**Exercise inputs**
Start of Block

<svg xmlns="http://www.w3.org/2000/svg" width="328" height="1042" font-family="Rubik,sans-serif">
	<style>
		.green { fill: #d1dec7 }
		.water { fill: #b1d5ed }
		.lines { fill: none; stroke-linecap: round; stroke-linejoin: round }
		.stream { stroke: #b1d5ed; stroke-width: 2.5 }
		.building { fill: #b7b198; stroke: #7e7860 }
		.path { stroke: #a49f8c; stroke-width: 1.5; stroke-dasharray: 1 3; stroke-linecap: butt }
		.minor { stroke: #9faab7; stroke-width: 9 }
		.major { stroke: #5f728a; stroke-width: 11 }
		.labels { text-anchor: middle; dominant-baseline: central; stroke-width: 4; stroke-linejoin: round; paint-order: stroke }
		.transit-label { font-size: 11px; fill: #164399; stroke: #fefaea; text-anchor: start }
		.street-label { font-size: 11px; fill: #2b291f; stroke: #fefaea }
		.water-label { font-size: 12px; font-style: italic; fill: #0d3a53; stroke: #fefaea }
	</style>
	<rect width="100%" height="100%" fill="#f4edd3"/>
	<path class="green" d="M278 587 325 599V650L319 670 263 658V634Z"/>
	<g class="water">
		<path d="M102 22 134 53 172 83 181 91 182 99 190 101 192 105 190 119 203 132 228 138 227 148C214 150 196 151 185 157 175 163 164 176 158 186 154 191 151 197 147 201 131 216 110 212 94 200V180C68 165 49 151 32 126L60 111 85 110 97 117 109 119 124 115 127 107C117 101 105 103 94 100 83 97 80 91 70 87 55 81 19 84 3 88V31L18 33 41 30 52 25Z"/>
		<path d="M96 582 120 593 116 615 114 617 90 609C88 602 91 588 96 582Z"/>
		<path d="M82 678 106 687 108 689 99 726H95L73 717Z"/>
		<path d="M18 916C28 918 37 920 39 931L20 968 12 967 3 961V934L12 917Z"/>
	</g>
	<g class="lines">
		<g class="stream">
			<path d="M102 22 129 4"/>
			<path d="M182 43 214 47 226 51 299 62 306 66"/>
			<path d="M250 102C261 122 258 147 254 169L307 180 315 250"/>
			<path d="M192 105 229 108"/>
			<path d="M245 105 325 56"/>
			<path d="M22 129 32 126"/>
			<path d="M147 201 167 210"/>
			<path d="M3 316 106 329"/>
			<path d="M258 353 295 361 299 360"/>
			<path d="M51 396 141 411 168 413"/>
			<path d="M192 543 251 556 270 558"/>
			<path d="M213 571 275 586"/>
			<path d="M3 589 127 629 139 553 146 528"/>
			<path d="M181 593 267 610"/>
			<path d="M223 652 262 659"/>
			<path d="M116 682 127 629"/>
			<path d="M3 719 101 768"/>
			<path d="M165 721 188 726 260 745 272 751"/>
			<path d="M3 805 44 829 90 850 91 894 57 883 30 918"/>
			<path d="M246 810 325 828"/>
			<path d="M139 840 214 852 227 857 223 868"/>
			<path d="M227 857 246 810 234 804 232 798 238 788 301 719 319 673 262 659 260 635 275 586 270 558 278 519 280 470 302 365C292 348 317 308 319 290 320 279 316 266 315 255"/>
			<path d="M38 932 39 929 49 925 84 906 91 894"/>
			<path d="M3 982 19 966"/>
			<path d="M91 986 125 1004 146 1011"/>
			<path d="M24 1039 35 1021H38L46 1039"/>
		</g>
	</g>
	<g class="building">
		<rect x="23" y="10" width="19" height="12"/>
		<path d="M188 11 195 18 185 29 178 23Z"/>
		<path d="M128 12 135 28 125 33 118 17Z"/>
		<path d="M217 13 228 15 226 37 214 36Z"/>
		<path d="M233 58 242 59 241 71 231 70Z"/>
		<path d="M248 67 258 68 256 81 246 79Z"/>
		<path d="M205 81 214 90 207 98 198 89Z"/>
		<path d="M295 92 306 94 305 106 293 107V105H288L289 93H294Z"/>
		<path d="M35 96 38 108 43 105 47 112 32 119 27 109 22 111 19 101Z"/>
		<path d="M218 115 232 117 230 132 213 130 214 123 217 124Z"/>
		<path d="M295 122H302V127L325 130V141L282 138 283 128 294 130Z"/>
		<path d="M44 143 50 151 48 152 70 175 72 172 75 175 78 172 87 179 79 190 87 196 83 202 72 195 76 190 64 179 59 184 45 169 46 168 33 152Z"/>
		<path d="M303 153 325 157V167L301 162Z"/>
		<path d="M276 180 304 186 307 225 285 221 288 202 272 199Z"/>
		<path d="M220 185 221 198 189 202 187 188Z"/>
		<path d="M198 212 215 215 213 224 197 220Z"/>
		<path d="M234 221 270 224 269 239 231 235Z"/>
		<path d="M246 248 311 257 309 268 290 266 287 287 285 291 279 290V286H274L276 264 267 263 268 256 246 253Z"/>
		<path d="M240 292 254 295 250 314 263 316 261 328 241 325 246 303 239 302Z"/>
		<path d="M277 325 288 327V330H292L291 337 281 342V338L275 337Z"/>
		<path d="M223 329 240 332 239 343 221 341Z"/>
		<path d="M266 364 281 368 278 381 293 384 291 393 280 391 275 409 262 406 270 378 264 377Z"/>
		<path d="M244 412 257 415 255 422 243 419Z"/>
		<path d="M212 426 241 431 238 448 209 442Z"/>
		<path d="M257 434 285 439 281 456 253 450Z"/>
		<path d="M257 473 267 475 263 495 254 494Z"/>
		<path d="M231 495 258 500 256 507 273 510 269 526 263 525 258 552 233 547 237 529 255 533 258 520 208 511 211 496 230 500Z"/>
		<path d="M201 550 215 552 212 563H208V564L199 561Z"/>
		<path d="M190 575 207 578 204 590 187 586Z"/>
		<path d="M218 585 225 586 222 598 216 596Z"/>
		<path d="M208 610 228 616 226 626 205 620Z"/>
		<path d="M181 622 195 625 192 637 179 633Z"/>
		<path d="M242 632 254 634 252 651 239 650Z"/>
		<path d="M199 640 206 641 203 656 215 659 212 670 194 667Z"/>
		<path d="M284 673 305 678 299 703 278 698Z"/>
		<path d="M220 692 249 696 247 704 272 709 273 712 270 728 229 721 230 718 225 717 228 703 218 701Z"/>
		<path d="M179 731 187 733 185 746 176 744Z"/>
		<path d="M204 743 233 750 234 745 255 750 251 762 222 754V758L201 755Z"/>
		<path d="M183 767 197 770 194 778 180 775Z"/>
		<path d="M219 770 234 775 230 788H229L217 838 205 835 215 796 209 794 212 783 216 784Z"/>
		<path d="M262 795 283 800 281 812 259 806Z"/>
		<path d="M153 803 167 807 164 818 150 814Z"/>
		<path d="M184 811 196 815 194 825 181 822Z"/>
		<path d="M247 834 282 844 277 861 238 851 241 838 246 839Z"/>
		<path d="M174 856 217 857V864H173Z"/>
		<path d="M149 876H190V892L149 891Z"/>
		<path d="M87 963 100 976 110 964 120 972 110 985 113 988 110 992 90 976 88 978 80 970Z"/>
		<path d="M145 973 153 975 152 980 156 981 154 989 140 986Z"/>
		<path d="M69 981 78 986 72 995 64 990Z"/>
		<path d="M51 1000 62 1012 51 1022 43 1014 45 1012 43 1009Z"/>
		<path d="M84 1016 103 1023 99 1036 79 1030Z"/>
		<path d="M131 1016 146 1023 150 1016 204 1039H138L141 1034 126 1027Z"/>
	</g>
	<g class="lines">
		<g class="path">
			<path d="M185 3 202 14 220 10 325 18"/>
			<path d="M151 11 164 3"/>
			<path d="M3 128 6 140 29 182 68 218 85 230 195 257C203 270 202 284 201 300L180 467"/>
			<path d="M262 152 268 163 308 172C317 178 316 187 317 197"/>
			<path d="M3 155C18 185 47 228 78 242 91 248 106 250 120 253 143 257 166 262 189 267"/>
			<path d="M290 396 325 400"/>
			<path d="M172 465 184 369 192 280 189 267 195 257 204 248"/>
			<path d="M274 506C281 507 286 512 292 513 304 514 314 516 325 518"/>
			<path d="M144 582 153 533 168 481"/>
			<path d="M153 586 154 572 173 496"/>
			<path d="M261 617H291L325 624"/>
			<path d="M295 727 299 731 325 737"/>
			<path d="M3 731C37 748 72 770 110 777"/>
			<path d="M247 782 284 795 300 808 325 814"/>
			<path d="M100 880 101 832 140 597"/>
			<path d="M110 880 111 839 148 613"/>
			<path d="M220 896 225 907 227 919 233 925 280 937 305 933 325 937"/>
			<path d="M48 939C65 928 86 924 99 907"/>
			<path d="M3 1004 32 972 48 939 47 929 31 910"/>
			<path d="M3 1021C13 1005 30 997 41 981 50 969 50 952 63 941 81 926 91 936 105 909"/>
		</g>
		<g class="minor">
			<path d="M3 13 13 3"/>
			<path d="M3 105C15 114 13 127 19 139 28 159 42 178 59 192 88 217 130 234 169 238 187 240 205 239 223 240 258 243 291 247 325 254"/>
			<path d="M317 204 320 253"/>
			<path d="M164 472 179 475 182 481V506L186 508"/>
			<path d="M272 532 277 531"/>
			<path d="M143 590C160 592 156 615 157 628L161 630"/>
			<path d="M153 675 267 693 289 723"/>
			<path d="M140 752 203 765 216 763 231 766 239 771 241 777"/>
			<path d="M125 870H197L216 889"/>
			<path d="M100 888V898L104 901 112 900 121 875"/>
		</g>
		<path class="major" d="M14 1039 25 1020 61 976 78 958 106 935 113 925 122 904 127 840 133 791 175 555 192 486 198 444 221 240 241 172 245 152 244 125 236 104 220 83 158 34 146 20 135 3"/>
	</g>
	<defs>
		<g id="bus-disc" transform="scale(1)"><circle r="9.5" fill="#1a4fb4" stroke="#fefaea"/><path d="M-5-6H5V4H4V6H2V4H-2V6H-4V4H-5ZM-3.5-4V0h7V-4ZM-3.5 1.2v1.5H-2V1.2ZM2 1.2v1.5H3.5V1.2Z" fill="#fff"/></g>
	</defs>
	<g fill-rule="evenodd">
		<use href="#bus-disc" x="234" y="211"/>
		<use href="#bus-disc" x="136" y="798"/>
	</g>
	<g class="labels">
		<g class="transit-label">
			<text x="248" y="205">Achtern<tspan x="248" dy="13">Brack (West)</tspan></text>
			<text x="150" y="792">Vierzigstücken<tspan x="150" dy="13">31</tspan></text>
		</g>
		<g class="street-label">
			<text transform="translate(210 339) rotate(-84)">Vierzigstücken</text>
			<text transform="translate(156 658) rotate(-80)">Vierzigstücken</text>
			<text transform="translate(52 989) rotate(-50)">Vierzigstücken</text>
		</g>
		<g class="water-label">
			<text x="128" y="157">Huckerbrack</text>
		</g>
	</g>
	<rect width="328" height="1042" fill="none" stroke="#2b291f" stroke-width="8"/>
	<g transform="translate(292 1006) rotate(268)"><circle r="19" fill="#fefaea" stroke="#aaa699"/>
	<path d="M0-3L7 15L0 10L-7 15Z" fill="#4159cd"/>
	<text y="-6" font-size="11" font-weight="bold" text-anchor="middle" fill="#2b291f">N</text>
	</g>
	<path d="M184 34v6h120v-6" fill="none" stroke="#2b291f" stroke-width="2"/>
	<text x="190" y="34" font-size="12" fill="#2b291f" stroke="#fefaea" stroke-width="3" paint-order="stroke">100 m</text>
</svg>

End of Block

**To do**
Wherever a line in the entries above holds "labels", copy that line.

**Reply to the task**
		.labels { text-anchor: middle; dominant-baseline: central; stroke-width: 4; stroke-linejoin: round; paint-order: stroke }
	<g class="labels">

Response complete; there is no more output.